The ethnology of the E. middle division is very obscure, and will probably prove to be of extraordinary interest. In a region of which a great portion is inaccessible from lofty mountains and snow, many of the inhabited districts must still be secluded. Numerous petty tribes must retain their ancient independence and their aboriginal languages and manners, and it is probable that amongst the former some will be found intermediate between the Chinese, the Burmese and the Tibetan. This region promises to be the richest for ethnological discoveries of any that yet remains unexplored in Asia, or perhaps in the world. All the Š. E. Asian tribes appear to meet in it. On the south the upper division of Burmah and the Chinese province of Yun-nan are known to contain many rude tribes akin to the Burmese and the Lau and all or most of the Turanian races who now occupy the lower basins of the rivers which descend through this region must have been derived from it. The great provinces of Sze-chuen and Kan-suh are also known to contain rude tribes, and the languages of even the more civilised communities of the latter are peculiar.+ In the western parts of these provinces the Kham or Sifan of Mongolian habits, and the true Mongol tribes of the Mongfan and Kukunor Tartars meet the Chinese tribes. In the S. the Mongfan are in contact with the most northerly tribe of the Irawadi basin, the Khanung. The civilised Chinese have pushed themselves into all the more open and fertile portions of the western Provinces. It is through the Province of Kan-suh that the great trading route lies which connects China with Western Asia, and the movements along which must in all eras have affected the distribution of the tribes of middle Asia.

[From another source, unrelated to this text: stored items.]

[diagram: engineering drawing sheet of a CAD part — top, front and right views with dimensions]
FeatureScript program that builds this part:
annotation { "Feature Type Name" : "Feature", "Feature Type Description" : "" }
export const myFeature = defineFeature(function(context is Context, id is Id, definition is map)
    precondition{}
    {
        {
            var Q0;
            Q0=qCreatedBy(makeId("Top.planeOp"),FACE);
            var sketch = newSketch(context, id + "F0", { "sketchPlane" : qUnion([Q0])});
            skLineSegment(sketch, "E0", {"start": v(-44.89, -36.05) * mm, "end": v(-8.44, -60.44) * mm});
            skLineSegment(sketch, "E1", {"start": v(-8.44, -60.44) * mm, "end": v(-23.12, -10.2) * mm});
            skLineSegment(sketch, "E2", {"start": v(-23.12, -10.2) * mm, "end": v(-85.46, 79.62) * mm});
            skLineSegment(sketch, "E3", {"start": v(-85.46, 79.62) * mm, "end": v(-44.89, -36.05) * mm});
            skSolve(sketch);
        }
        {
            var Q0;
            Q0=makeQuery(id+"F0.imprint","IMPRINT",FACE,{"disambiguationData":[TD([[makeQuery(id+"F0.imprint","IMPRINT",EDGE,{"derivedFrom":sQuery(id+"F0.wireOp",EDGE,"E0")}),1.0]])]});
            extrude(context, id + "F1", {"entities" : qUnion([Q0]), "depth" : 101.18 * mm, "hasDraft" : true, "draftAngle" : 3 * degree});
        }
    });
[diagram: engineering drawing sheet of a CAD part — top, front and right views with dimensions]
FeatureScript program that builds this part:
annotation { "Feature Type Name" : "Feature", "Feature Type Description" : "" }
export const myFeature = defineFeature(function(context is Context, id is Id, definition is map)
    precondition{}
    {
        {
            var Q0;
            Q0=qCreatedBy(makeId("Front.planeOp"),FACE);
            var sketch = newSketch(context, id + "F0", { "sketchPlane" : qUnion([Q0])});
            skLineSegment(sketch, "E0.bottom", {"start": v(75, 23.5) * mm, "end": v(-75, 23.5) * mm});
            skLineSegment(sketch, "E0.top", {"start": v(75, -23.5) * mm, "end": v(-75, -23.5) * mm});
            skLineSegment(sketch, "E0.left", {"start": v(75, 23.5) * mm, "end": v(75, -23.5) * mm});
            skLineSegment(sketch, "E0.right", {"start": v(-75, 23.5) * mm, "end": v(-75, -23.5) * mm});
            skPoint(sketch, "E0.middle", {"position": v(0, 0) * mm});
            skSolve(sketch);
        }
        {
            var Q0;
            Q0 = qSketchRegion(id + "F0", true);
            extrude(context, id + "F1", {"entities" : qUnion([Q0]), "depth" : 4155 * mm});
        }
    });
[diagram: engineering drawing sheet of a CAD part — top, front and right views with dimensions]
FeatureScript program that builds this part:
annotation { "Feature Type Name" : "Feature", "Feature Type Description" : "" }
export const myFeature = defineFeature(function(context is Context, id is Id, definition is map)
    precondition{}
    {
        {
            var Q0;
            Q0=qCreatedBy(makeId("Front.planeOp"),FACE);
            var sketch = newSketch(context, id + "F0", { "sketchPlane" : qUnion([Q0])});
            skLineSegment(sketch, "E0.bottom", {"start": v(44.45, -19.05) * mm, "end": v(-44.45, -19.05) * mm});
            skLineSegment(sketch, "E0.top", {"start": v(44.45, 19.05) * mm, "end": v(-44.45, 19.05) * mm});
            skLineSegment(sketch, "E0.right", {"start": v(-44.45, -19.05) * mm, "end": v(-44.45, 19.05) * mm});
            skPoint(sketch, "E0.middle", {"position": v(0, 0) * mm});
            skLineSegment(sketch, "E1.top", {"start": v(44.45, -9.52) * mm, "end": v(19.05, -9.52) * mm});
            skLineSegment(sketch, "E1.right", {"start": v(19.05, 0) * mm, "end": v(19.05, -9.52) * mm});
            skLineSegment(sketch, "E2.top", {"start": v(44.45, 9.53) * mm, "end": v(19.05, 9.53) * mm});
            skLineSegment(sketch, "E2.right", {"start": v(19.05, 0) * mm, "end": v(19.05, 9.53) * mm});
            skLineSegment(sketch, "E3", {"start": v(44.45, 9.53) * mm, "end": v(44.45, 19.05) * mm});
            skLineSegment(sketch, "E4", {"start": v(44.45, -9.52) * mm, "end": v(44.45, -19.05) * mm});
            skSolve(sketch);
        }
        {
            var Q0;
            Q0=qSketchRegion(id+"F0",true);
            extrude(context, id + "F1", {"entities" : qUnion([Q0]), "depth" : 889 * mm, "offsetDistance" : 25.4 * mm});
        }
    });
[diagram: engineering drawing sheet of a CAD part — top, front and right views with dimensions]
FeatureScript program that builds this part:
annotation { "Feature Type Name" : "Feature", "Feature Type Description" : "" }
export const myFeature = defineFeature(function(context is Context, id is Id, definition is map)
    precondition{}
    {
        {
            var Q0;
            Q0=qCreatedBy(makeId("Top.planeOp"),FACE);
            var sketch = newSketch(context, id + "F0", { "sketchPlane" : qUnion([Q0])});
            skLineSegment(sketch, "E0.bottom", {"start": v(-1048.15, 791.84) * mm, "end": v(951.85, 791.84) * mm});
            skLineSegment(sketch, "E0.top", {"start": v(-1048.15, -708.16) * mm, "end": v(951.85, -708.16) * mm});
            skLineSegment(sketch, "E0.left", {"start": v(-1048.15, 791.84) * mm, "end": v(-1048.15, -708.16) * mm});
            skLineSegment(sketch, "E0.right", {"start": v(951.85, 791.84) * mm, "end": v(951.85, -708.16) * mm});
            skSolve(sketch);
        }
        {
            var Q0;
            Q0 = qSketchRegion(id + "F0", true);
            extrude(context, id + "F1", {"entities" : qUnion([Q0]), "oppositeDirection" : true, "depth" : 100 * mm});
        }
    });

The outer division is occupied by the great bulk of the Chinese peoples in its eastern section or in the basins of the Peiho, Hoang-ho, Yang-tse-kiang and Hong-kiang, the subject Mongol tribes extending along the northern boundary. The S. W. section is occupied by the Anamese in Tonkin and Anam, the Muong and Moi in the mountains separating this region from the valley of the Mekong; the Loi or Cham (Champa) Kammen, or Kommen, (Kambojans),

*They are found to the west of the Yalong and probably in some places reach to the Yun-ling mountains.

+ According to Chinese writers some of the eastern Tibetan dialects approximate to the Chinese.